Malam itu, bukan hanya tubuhnya yang lelah.
Tapi hatinya juga.
Ia tidak jadi pulang ke rumah orangtuanya.
Ia memilih rumah mertuanya — tempat yang mungkin tak banyak peluk, tapi setidaknya tidak mengusir.
---
Dulu, ia pernah ngamen.
Di pojok toko, dengan gitar pinjaman.
Karena uang sakunya hanya 50 ribu seminggu.
Harus cukup untuk bensin dan makan.
Tapi malah dimarahi:
> "Ngamen itu memalukan! Malu-maluin keluarga!"
Padahal ia tidak pernah minta banyak.
Ia cuma ingin makan siang tanpa harus nebeng temannya.
Cuma ingin pulang dengan perut terisi, bukan hanya hati yang kosong.
---
Saat menikah, ia tidak diantar.
Tidak oleh ayah, tidak oleh ibu.
Cuma datang berdua dengan omnya.
Penghulu bertanya:
> "Keluarga dari mempelai mana?"
Ia hanya tersenyum, menahan luka yang bahkan tidak bisa dijelaskan.
Ayahnya bilang tidak datang karena hitungan primbon.
Katanya hari itu “jelek.”
Tapi bagi anaknya, hari itulah satu-satunya hari baik:
hari ia memilih menjadi suami yang tak akan pernah seperti ayahnya.
---
Tiap minggu, ia naik motor bebek tua — Honda Astrea Grand 100cc —
menggendong anak kecil yang rewel,
melewati hujan dan panas,
berharap suatu hari nanti, anaknya tak perlu mengamen untuk bisa makan.

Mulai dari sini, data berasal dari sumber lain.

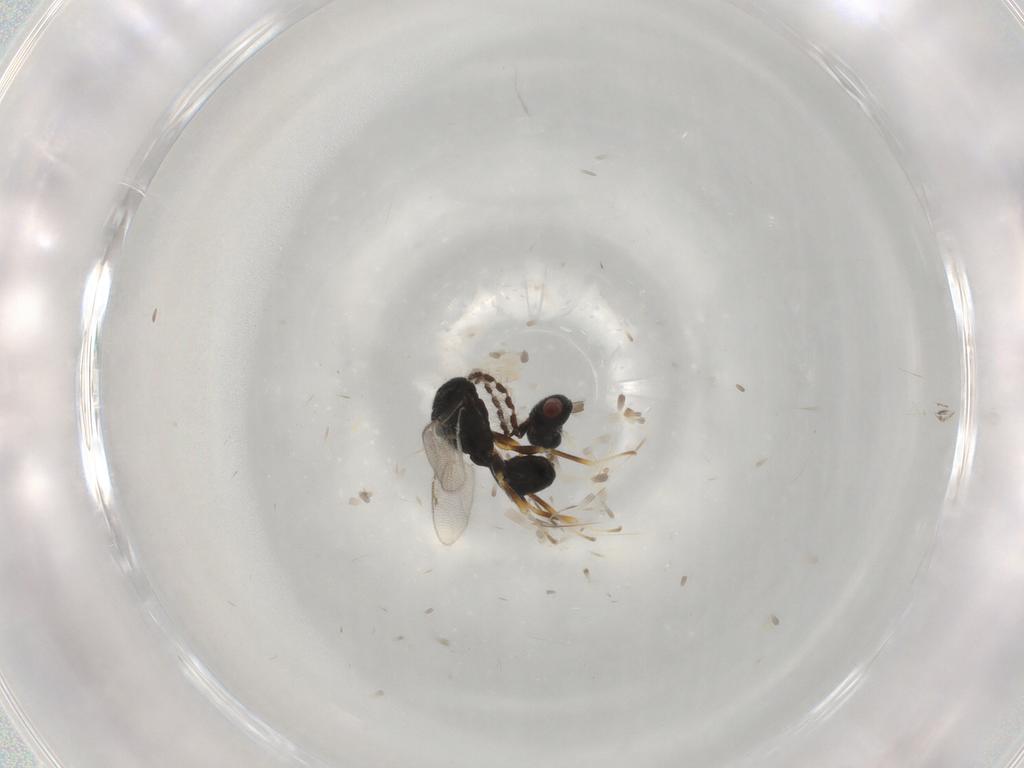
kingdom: Animalia
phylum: Arthropoda
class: Insecta
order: Hymenoptera
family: Eurytomidae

Ia tidak pernah punya stroller.
Tidak pernah punya mobil.
Tapi ia punya punggung yang kuat untuk membawa keluarganya melawan arah angin.
---
Orang-orang bertanya:
> "Kok gak bangun rumah?"
"Kenapa gak pulang-pulang?"
"Kamu durhaka ya?"
Mereka tidak tahu,
bahwa yang benar-benar durhaka adalah mereka yang memakai agama sebagai tameng untuk menelantarkan,
yang menuntut bakti tapi tidak pernah hadir ketika anaknya jatuh.
Mereka tidak tahu,
anak ini dulu makan hanya setelah ayahnya tertidur.

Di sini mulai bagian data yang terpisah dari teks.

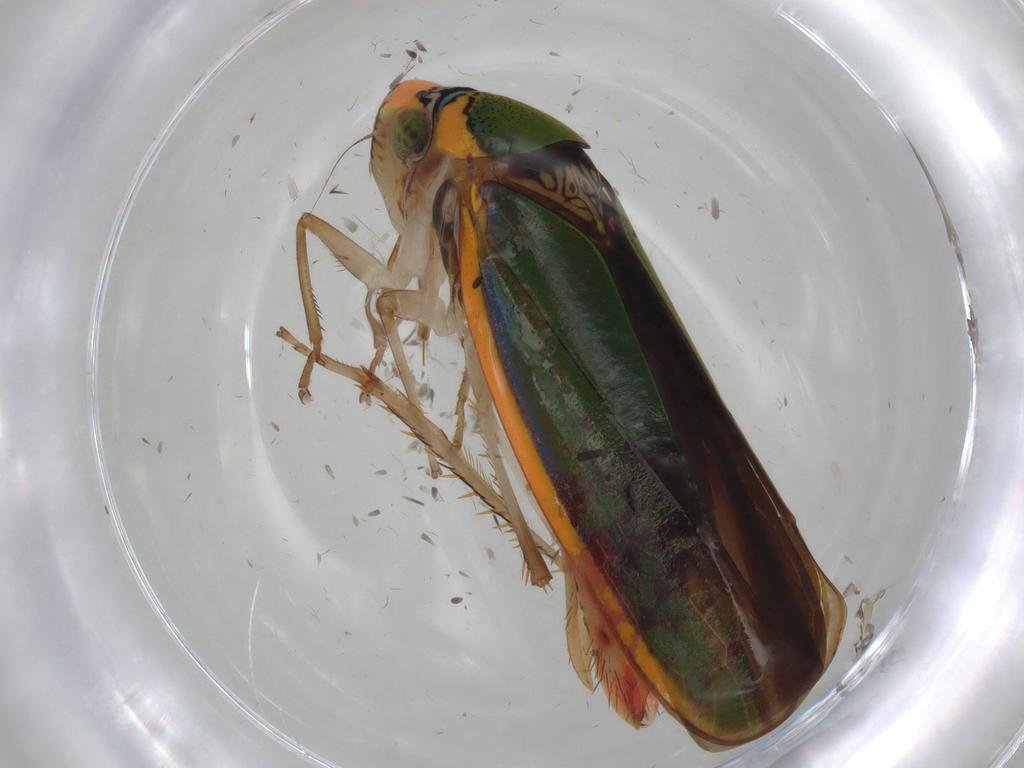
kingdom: Animalia
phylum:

Pernah diam-diam membuka kulkas jam 3 pagi karena lapar.
Dan ketika ketahuan, disebut maling.
> "Kamu cuma bisa ambil-ambil, gak pernah ngasih orangtua!"
---
Sekarang, anak itu jadi ayah.
Dan ia bersumpah:
> “Aku tidak akan ulangi siklus luka ini ke anakku.”

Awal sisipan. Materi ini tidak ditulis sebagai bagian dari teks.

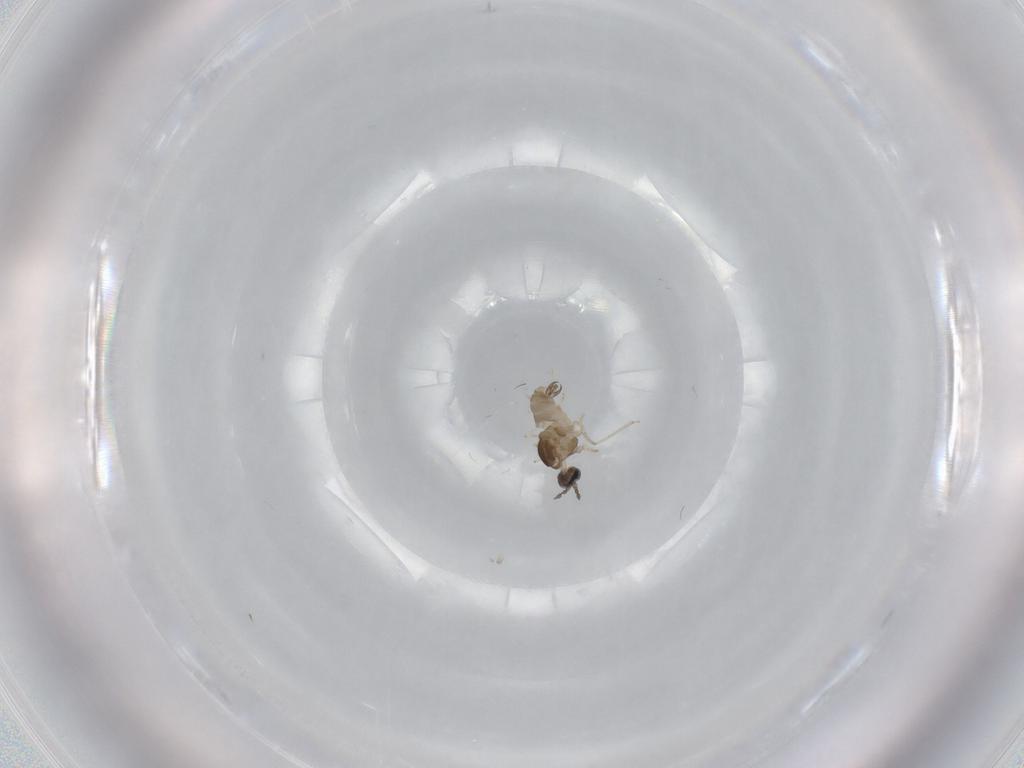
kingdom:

“Aku tidak akan buat anakku nunggu dijemput sampai rasa cintanya ikut hilang.”
“Aku tidak akan membungkus kelalaian dengan dalil,
dan tidak akan meminjam nama surga untuk menutupi neraka kecil yang dulu aku tinggali.”
---
Kepada kalian yang senasib:
Yang pernah berdiri sendiri di terminal,
Yang pernah disebut durhaka hanya karena berkata "aku lelah",
Yang pernah dihina karena mandiri,
Yang pernah menikah tanpa diantar…
Kalian tidak sendiri.
Dan kalian tidak salah.
Terkadang, menjadi anak bukan soal dilahirkan,
tapi soal diperjuangkan.
Dan kamu sudah berjuang,
bahkan saat tidak ada yang menjemput.